# head() and tail()

In pandas, the head() and tail() functions are used to view a specified number of rows from the beginning or the end of a DataFrame. These functions are particularly useful when you have a large dataset, and you want to get a quick overview of its structure or examine a small portion of the data.


head():
---

The head() function returns the first n rows of a DataFrame.

Syntax: DataFrame.head(n=5)

By default, it returns the first 5 rows, but you can specify the number of rows you want by passing the n parameter


tail():
---

The tail() function returns the last n rows of a DataFrame.

Syntax: DataFrame.tail(n=5)

By default, it returns the last 5 rows, but you can specify the number of rows you want by passing the n parameter.

In [9]:
import pandas as pd

url ="https://www.timeanddate.com/weather/india/pune/ext"

df = pd.read_html(url)

df = df[0]

df.head(2)

Unnamed: 0_level_0,Unnamed: 0_level_0,Conditions,Conditions,Conditions,Comfort,Comfort,Comfort,Comfort,Precipitation,Precipitation,Sun,Sun,Sun
Unnamed: 0_level_1,Day,Unnamed: 1_level_1,Temperature,Weather,Feels Like,Wind,Unnamed: 6_level_1,Humidity,Chance,Amount,UV,Sunrise,Sunset
0,गुरु 11 जनवरी,,31 / 19 °C,Partly cloudy.,31 °C,10 km/h,↑,45%,0%,-,5 (Moderate),7.09,18.15
1,शुक्र 12 जनवरी,,32 / 17 °C,Mostly sunny.,31 °C,10 km/h,↑,39%,0%,-,3 (Moderate),7.09,18.15


# df.columns

columns attribute is used to retrieve the column labels (column names) of a DataFrame. It returns an Index object containing the column names. This attribute is useful when you want to get a list of column names or perform operations based on the column names.

EXTRACTED MATERIAL.
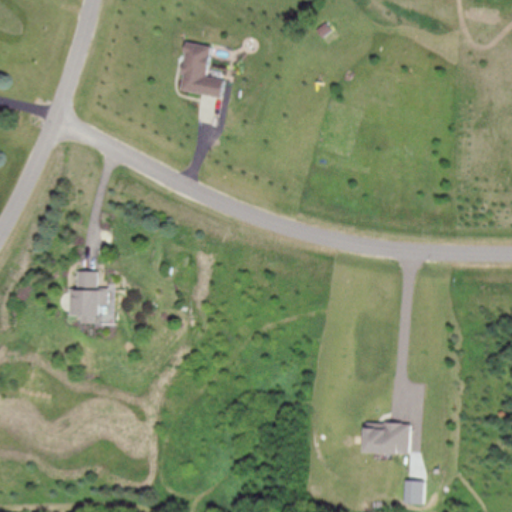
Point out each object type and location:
road: (73, 8)
road: (32, 107)
road: (60, 127)
road: (98, 201)
road: (277, 225)
road: (404, 331)
road: (98, 511)
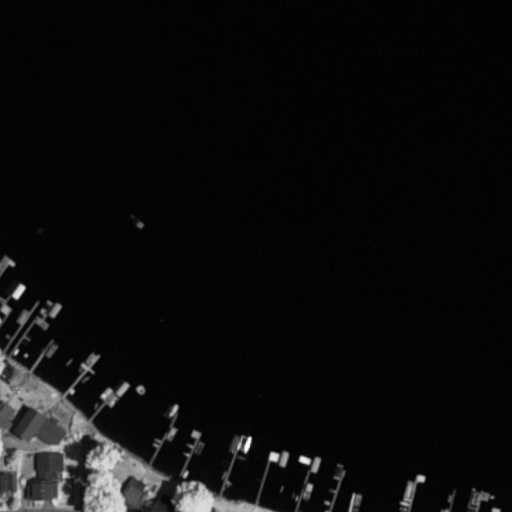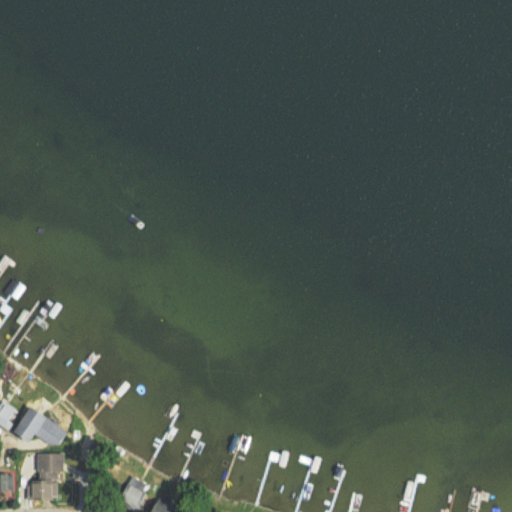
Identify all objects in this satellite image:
building: (1, 396)
building: (8, 413)
building: (45, 427)
building: (48, 476)
building: (138, 491)
building: (168, 503)
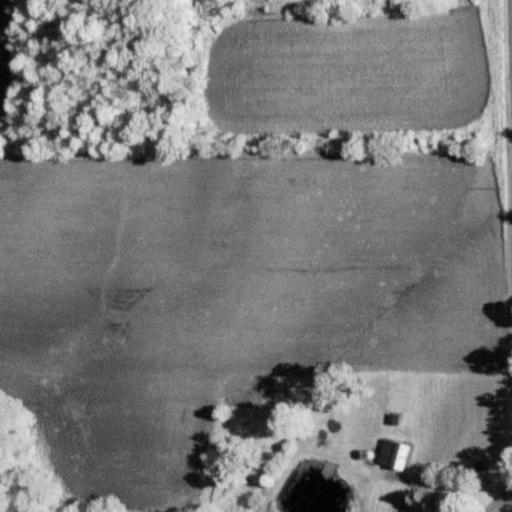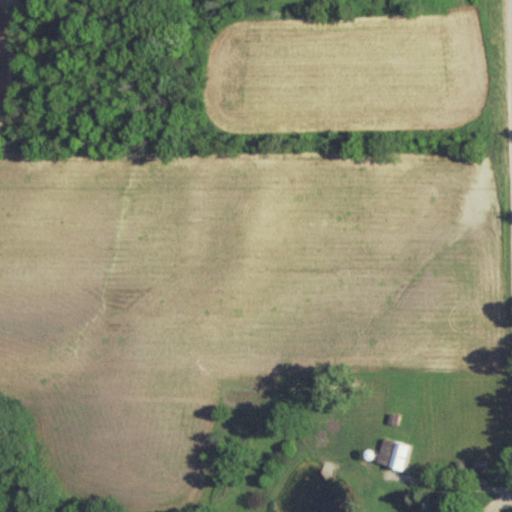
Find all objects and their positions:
road: (506, 211)
building: (390, 453)
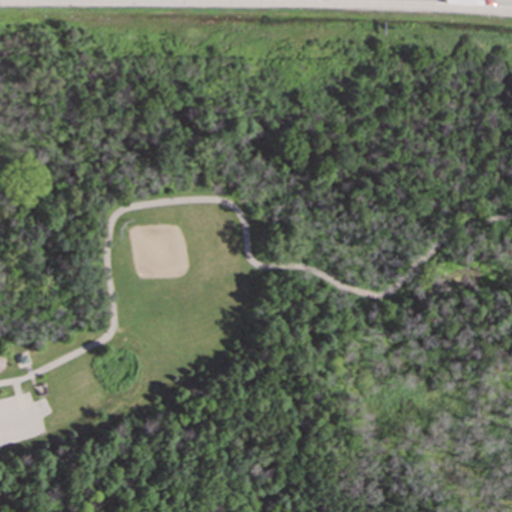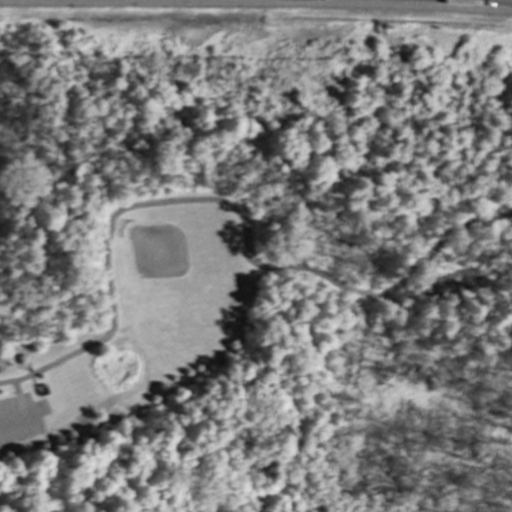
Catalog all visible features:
road: (229, 204)
park: (176, 274)
park: (254, 279)
road: (28, 369)
road: (32, 382)
building: (42, 389)
road: (19, 398)
road: (20, 417)
parking lot: (21, 417)
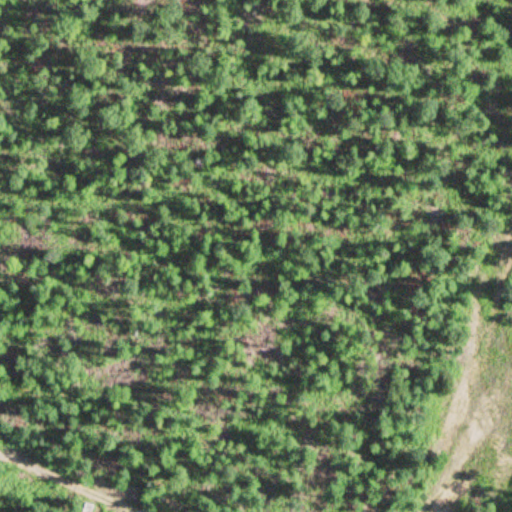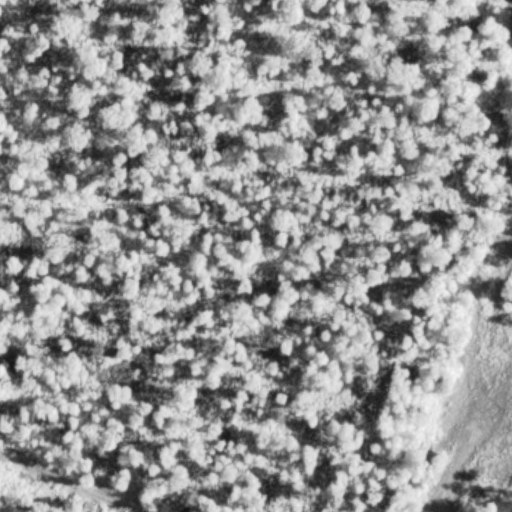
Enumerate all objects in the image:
road: (445, 471)
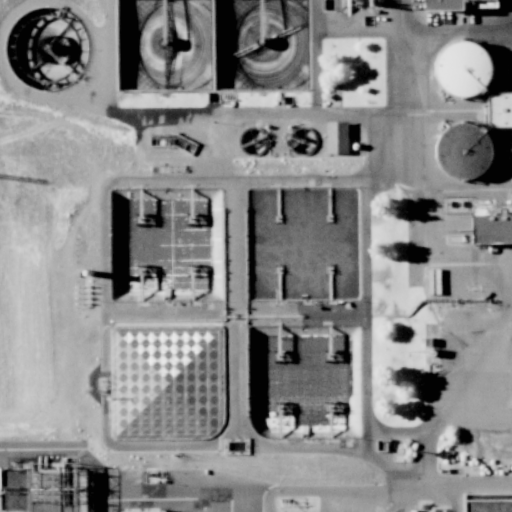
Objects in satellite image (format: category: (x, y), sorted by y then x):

TASK A. List each line of Python code in the In [9] block of the pandas tutorial on head() and tail().
TASK B. How many lines in the records contain the word "satellite"? Reply with the number alone.

WORKED SOLUTION A.
import pandas as pd
url ="https://www.timeanddate.com/weather/india/pune/ext"
df = pd.read_html(url)
df = df[0]
df.head(2)

WORKED SOLUTION B. 2